> **本文の抜粋**
相互リンクをしているMoon Holicのひなたさんから、

「今度、東京に出張するので、ご一緒に夕食でもどうですか?」

そのような内容が書かれたメールが送られてきた。

彼女は21歳の女子大生で、現在はお花屋さんで働いている。

僕とはメールのやり取りをする仲ではあるが、面識はない。

今後もメールでのやり取りのみが続くと思われていた中、

彼女からの突然の提案に僕は困惑した。

 

「1日に2万ヒットあるサイトはネゲットし放題らしい」

以前参加したオフ会でそんな会話があったのが思い出された。

僕のサイトはちょうど1日2万ヒットを記録していた。

 

 

初めて彼女からメールが来たのは、

先月、日記の更新を休止するように決めた直後だった。

「日記のファンなので再開嬉しかったです」

メールには純粋無垢な応援のメッセージが綴られており、

日記をやめようと思っていた僕はものすごい罪悪感に襲われた。

> **演習データ**
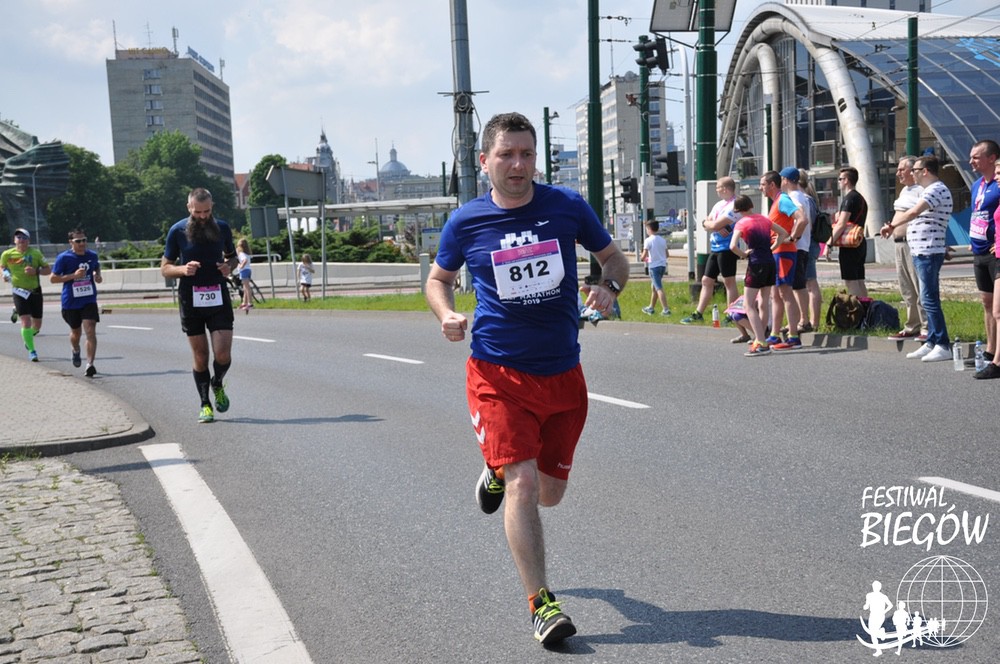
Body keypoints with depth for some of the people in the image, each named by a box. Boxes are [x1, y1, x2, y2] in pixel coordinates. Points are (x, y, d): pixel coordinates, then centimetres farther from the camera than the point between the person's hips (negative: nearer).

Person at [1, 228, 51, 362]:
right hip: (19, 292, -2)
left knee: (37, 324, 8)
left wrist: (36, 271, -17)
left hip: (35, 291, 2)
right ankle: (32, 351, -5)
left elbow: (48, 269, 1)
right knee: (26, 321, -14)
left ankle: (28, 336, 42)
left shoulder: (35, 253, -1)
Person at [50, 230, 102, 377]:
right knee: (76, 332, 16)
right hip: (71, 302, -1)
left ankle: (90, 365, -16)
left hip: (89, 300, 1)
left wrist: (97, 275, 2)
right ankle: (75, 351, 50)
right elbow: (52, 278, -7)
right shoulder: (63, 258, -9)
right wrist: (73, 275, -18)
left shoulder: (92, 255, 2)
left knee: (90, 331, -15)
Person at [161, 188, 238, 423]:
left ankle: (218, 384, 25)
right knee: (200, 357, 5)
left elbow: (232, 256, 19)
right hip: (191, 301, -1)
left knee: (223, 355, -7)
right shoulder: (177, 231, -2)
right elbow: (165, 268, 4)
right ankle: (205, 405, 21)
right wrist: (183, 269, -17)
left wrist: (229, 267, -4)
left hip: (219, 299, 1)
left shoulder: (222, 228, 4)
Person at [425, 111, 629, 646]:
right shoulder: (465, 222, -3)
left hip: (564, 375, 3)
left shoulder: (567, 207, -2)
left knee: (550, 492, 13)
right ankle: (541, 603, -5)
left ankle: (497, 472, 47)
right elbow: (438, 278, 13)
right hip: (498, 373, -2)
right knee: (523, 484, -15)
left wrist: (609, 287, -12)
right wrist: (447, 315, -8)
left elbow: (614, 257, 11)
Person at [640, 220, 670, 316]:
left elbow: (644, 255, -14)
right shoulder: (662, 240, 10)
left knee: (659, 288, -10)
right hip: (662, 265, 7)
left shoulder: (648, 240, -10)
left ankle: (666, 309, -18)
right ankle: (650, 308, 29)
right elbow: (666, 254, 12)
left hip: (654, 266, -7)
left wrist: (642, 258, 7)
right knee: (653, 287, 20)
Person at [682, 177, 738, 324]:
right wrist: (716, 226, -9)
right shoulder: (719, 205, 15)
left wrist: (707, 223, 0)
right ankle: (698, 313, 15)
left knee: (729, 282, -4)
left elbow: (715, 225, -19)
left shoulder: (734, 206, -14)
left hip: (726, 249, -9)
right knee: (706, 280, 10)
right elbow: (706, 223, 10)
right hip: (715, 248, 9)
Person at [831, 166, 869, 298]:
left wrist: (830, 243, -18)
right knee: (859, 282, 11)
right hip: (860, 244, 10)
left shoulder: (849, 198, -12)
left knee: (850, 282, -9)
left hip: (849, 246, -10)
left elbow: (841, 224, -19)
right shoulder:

> **必要な作業**
A) 本文の抜粋について、次の問いに答えよ。
(i) ひなたさんは何歳か。
(ii) ひなたさんは現在どこで働いているか。
(iii) 「僕」のサイトは1日に何ヒットを記録していたか。
B) 本文の抜粋のうち、「僕とはメールのやり取りをする仲ではあるが、面識はない。」から「僕のサイトはちょうど1日2万ヒットを記録していた。」までを、両端を含めてそのまま書き写せ。
C) ひなたさんからのメールをめぐる本文の抜粋を、最後の文のあとから書き継げ。

> **作業の解答**
A)
(i) 21歳
(ii) お花屋さん
(iii) 2万ヒット

B)
僕とはメールのやり取りをする仲ではあるが、面識はない。

今後もメールでのやり取りのみが続くと思われていた中、

彼女からの突然の提案に僕は困惑した。

 

「1日に2万ヒットあるサイトはネゲットし放題らしい」

以前参加したオフ会でそんな会話があったのが思い出された。

僕のサイトはちょうど1日2万ヒットを記録していた。

C)
結果、休止を撤回して日記を続けることにした。

 

次の日、ひなたさんから再びメールがあった。

メールには日記を継続することへの感謝の言葉が綴られていた。

僕も自分の日記を他人に読んでもらえることが純粋に嬉しかった。

「今後ともよろしくお願いします」と返信しようと思ったが、

最後に気になる一文が書かれてあるのを発見した。

 

「お礼にメイド服でも着た私の写真でも添付しましょうか?」

 

思いもよらぬ展開に僕は戸惑った。

メイド服に興味はあった。好きか嫌いかでいうと大好きだった。

だが、露骨に反応して低俗な男と思われるのも嫌だったので、

 

「メイド服を着た写真に関してですが、もし僕の好みのタイプ女性だった場合、

格好よく見せようと日記に「星を見て泣いた」とか、気持ち悪い内容を書く

可能性がありますので、とりあえずは送らなくて大丈夫です」

 

などと適度に距離を置いた返信をしておいた。

しかし、返信した後で、ものすごい後悔に襲われた。

誰も傷つかないのなら送ってもらった方が良かったのではないか。

もっと自分に正直になりたいとその夜は涙で枕を濡らした。

 

次の日、ひなたさんからメールがあった。

「気持ち悪い文章が見てみたいので撮りました」

そう書かれた本文とともに添付ファイルが送られていた。

拡張子は画像ファイルであることを表すJPG。

それを見て、僕はウィルスに違いないと思った。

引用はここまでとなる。